One brilliant and understated scene follows the next and the dialogue is a string of pearls!

A thoroughly satisfying movie on all levels! Please watch it!

  Not Light Entertainment (01 February 2008)
I found this film quite deep and at points, quite uncomfortable watching. I felt it painted a real picture of what the two boys went through during their parents divorce from their own perspective more than focusing on the parent's own issues with one another. Both boys seem seriously affected by their parents separation and living different lives in different homes. You really feel for them as they go through the pains of finding out for themselves what to believe in and how to deal with their situation and get some perspective despite their opinionated, narrow minded Father. A good, interesting film.

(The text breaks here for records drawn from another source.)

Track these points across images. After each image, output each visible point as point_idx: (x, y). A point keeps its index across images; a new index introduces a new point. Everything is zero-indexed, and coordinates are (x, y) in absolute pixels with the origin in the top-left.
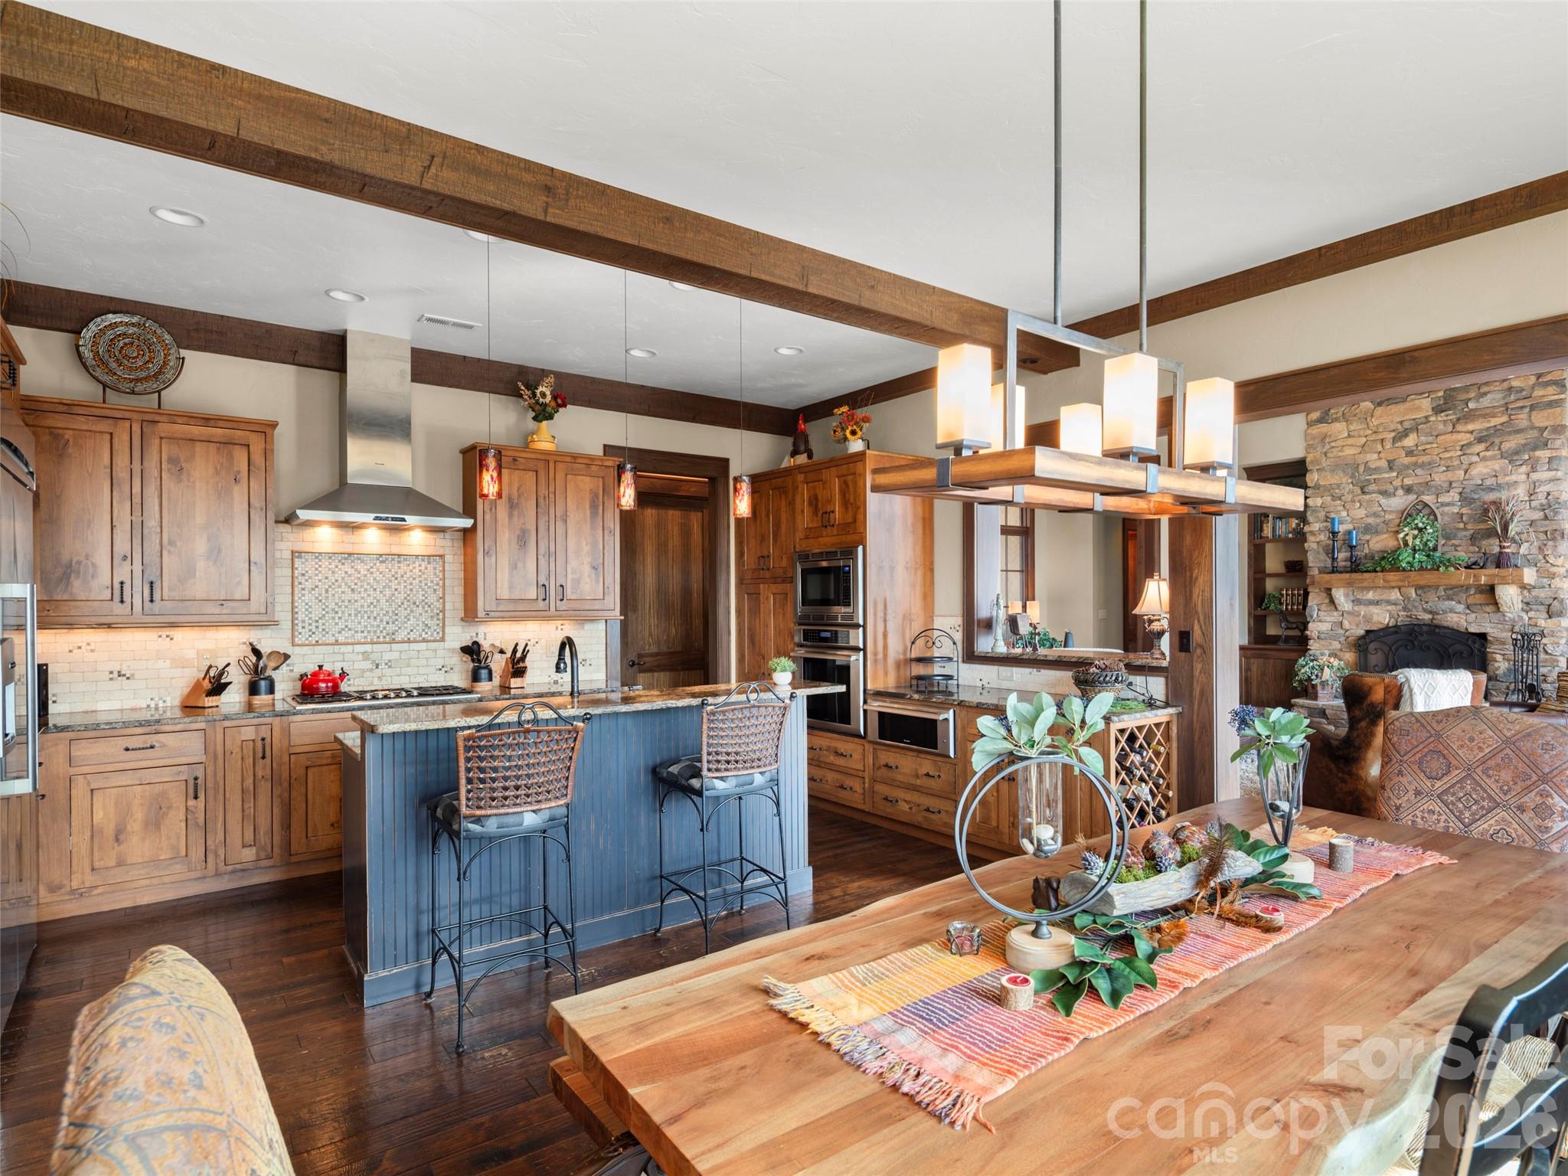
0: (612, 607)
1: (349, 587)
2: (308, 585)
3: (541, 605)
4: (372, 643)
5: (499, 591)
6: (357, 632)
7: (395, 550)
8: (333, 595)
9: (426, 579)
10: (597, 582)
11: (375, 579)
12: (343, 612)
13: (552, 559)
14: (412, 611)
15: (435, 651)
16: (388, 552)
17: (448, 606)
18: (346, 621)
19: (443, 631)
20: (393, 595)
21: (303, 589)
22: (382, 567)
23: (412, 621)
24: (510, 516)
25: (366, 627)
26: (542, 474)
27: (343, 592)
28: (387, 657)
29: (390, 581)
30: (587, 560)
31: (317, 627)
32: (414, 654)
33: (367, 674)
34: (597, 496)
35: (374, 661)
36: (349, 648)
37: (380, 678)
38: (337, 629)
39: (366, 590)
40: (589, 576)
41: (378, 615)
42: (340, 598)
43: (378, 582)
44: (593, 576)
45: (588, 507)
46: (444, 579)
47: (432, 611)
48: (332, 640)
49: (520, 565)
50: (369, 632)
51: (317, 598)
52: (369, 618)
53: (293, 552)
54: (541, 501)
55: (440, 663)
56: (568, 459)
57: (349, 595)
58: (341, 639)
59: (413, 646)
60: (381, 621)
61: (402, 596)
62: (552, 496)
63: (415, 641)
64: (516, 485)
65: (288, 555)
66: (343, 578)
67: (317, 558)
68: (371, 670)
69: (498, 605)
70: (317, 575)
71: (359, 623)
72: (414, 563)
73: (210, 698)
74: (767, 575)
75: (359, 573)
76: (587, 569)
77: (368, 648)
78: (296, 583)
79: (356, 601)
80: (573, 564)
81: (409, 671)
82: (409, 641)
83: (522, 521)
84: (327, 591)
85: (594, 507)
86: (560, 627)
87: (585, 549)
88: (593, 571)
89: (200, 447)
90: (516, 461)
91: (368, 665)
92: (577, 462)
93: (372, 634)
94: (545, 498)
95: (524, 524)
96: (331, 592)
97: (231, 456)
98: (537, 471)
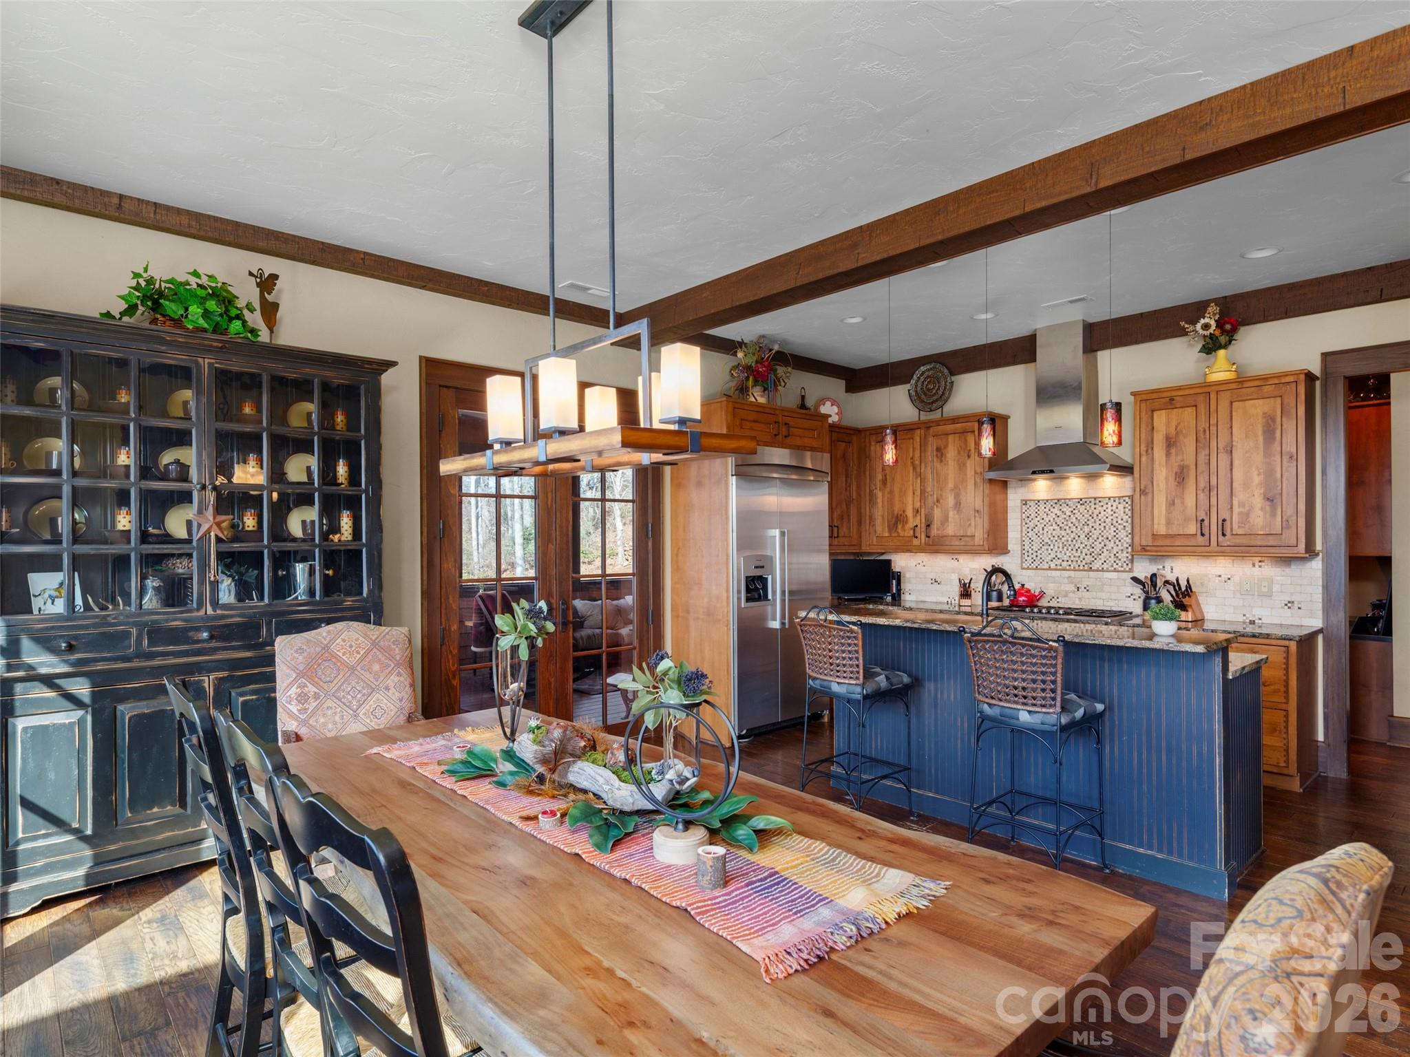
0: (1295, 543)
1: (1058, 525)
2: (1031, 525)
3: (1200, 540)
4: (1075, 570)
5: (1156, 527)
6: (1063, 561)
7: (1092, 494)
9: (1117, 517)
10: (1273, 515)
11: (1076, 518)
12: (1054, 545)
13: (1214, 493)
14: (1105, 545)
15: (1124, 580)
16: (1086, 496)
18: (1056, 552)
19: (1133, 563)
20: (1091, 531)
21: (1027, 528)
22: (1082, 509)
23: (1105, 553)
24: (1168, 454)
25: (1070, 557)
26: (1202, 407)
27: (1054, 530)
28: (1085, 582)
29: (1088, 520)
30: (1259, 491)
31: (1036, 556)
32: (1107, 582)
34: (1274, 420)
35: (1076, 585)
36: (1058, 573)
37: (1080, 598)
38: (1050, 558)
39: (1070, 527)
40: (1262, 509)
41: (1079, 548)
42: (1052, 534)
43: (1079, 520)
44: (1268, 508)
45: (1260, 432)
46: (1131, 517)
47: (1121, 545)
48: (1046, 566)
49: (1178, 501)
50: (1072, 561)
51: (1035, 534)
53: (1022, 500)
54: (1201, 435)
55: (1129, 591)
56: (1234, 386)
57: (1058, 532)
58: (1053, 566)
59: (1106, 575)
60: (1082, 552)
61: (1098, 532)
62: (1213, 429)
63: (1108, 571)
64: (1174, 424)
65: (1019, 503)
66: (1054, 519)
67: (1035, 504)
68: (1074, 592)
69: (1154, 540)
70: (1036, 517)
71: (1065, 554)
72: (1107, 504)
73: (963, 600)
75: (1065, 514)
76: (1258, 502)
77: (1072, 573)
78: (1023, 524)
79: (1063, 536)
80: (1240, 496)
81: (1103, 595)
82: (1103, 570)
83: (1179, 458)
84: (1043, 529)
85: (1269, 433)
86: (1257, 564)
87: (1257, 479)
88: (1268, 503)
89: (951, 438)
90: (1173, 400)
91: (1072, 587)
92: (1245, 386)
93: (1075, 563)
94: (1205, 431)
95: (1183, 460)
96: (1046, 530)
97: (966, 441)
98: (1196, 406)
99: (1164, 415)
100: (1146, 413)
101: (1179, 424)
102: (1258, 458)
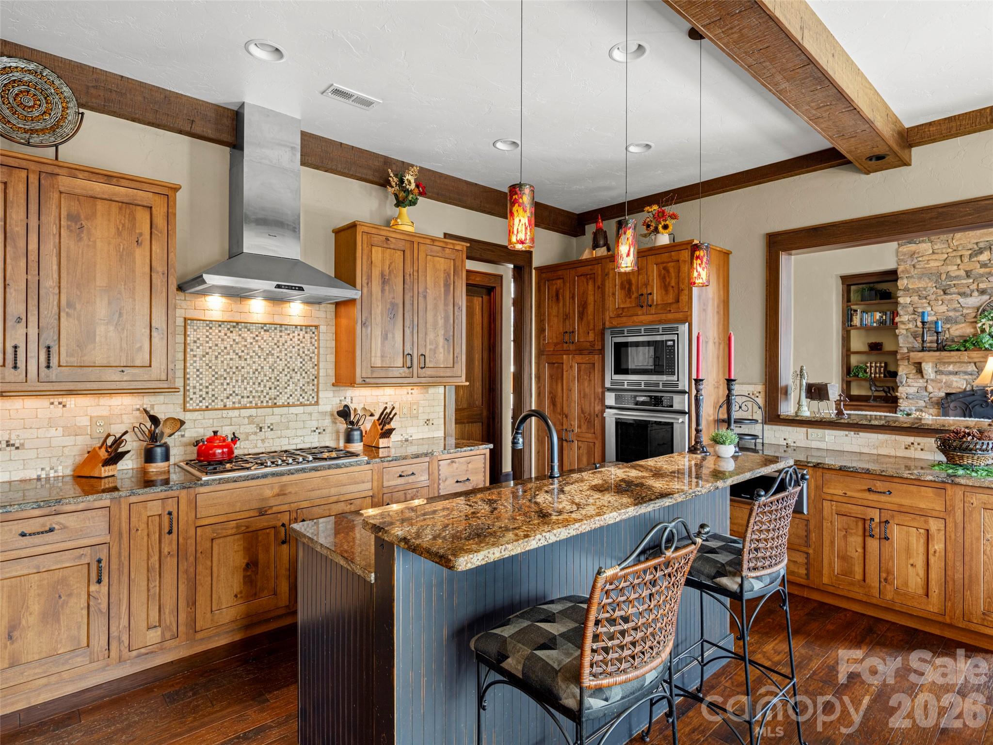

Very different and not what you'd call light entertainment.

  amazing..... (27 January 2008)
i bought this film the other week (in morrisons for £2.99)and i watched it on my own, the film was moving, although i failed to see the humor, im sure if i watched it again i would see it, ad prehaps understand more of the metaphors involved. i am used to films where they spell out the problems and solve them. so i was shocked to find that alot of he issues addressed such as the disturding behaviour of the youngest son was not solved or even propperly discused, but then it deemed on me that the film emulates real life exactly.
for someone who as ever been in a situation like this is may ring to close to home, but its well worth the watch

  Painful, sad and funny (06 January 2008)
I went to school in Oxford in the 1980s. Highly-cultured Brooklyn intellectual families seem to have a lot in common with North Oxford dons, so the film did feel familiar. From the opening scene on the tennis court, the misery of being in a dysfunctional family is subtly and slowly revealed.

The way kids idolise their parents is very convincing, and the director shows how the opinions and moral judgement of the parents is reflected in the attitudes of the children.

This film hurts. I actually found the ending very satisfying. The son gets an insight into the true nature of his father, and in fact that is the moment he crosses into being an adult himself.